Margret Koell tocó el martes por la noche un recital en solitario en el Hertz, curiosamente emparentado con el ofrecido la noche anterior en la Paushuize la estonia Anna-Liisa Eller, que mostró cómo el kannel, una suerte de salterio cromático que es el instrumento nacional de su país, puede hacer suyas con naturalidad piezas medievales, renacentistas y barrocas. La violagambista Myriam Rignol tocó en dos conciertos la integral de la música de los Forqueray, revelando dos caras muy diferentes en las piezas más líricas e intimistas (irreprochables) y las más rápidas y virtuosísticas, tocadas con acentos innecesarios y exceso de tensión, aliviada por sus dos excelentes y balsámicos compañeros, Pau Marcos Vicens y Julien Wolfs: los tres intercambiaron regalos en el escenario tras el segundo concierto. Simon-Pierre Bestion enjugó el mal sabor de boca que había dejado su absolutamente fallido espectáculo Sibila(s)del pasado sábado con un extraordinario concierto en la Jacobikerk el martes, en el que brilló en lo que mejor sabe hacer: ensamblar músicas absolutamente dispares, de cualesquiera épocas, para formar un todo congruente y emocionante, titulado en este caso Hypnos, que explora el mundo de la noche, los sueños y la muerte. El francés domina como nadie el uso del espacio y consigue sacar lo mejor de sus cantantes, ya sea haciéndoles interpretar canto llano, misas renacentistas o repertorio contemporáneo (Marcel Pérès, Olivier Greif, Arvo Pärt). La Song for Athene de John Tavener, cantada fuera de programa, siguió resonando en nuestros oídos durante toda la tarde del martes. El miércoles por la noche se proyectó en el Hertz el documental Orlando de Joachim Thôme, que indaga de la mano de expertos en la vida y la música de Orlande de Lassus, y en el que todas las intervenciones musicales corren a cargo de Bestion y su grupo, La Tempête.

Las cuatro integrantes del grupo vocal Contre le Temps durante el concierto que ofrecieron en la Pieterskerk el miércoles por la tarde.

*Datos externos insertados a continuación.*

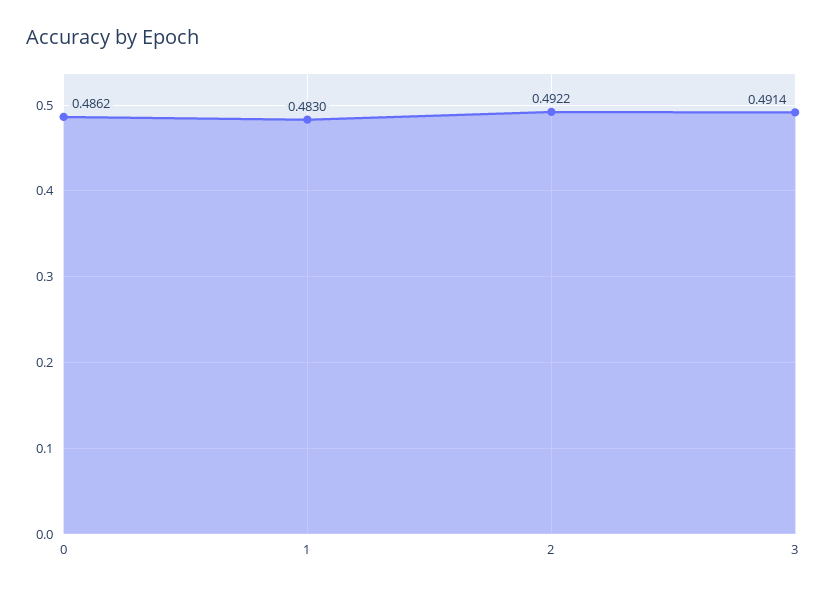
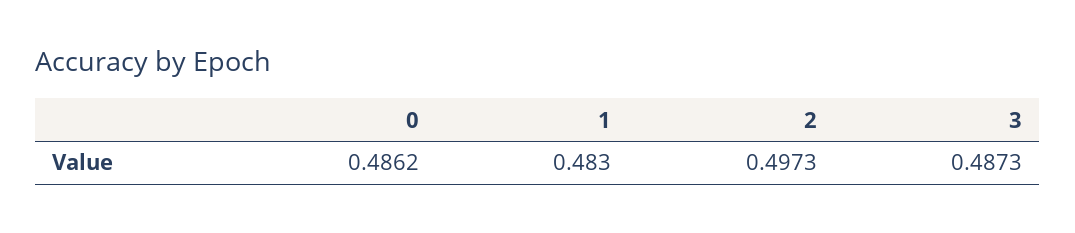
2: 0.4922 -> 0.4973
3: 0.4914 -> 0.4873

Tras el espejismo de normalidad del año pasado, Graindelavoix y Björn Schmelzer han vuelto a las andadas, desfigurando cuanto cantaron hasta lo irreconocible, justo lo contrario de lo que hizo Stile Antico en su séptimo concierto de la semana, esta vez con piezas inglesas de los manuscritos Dow oxonienses. L’Arpeggiata sigue instalada en el aplauso fácil, las gracietas pueriles y la música de bajo entretenimiento, en esta ocasión con la antaño excelente mezzosoprano sueca Malena Ernman (madre de Greta Thunberg) como reclamo adicional, a pesar de que su voz está literal y prematuramente arruinada. El Ensemble Sollazzo parece haber renunciado también por completo a sus espléndidos orígenes y Anna Danilevskaia se ha pasado a ese bando que presenta fantasiosamente el repertorio medieval en cinemascope, à la Memelsdorff: doce instrumentistas y ocho cantantes para interpretar casi orquestalmente una música escrita tan solo a tres o cuatro voces, justo lo contrario de lo que hizo el joven cuarteto vocal femenino Contre le Temps, que, a pesar de una puesta en escena un tanto cursi (rosas, velas y pequeños bailes incluidos), recrearon la música del siglo XIV que mejor expresa el amor cortés a capela y sin un solo aditamento innecesario o inventado. En pocos ámbitos resulta más visible el talento joven y ha eclosionado con tanta fuerza como en la interpretación de la música antigua y estas cuatro cantantes formadas en la Schola Cantorum Basiliensis son el mejor testimonio de ello. Otro tanto sucede con los integrantes de Cantoría y la clavecinista Irene Roldán. Aún hay esperanza.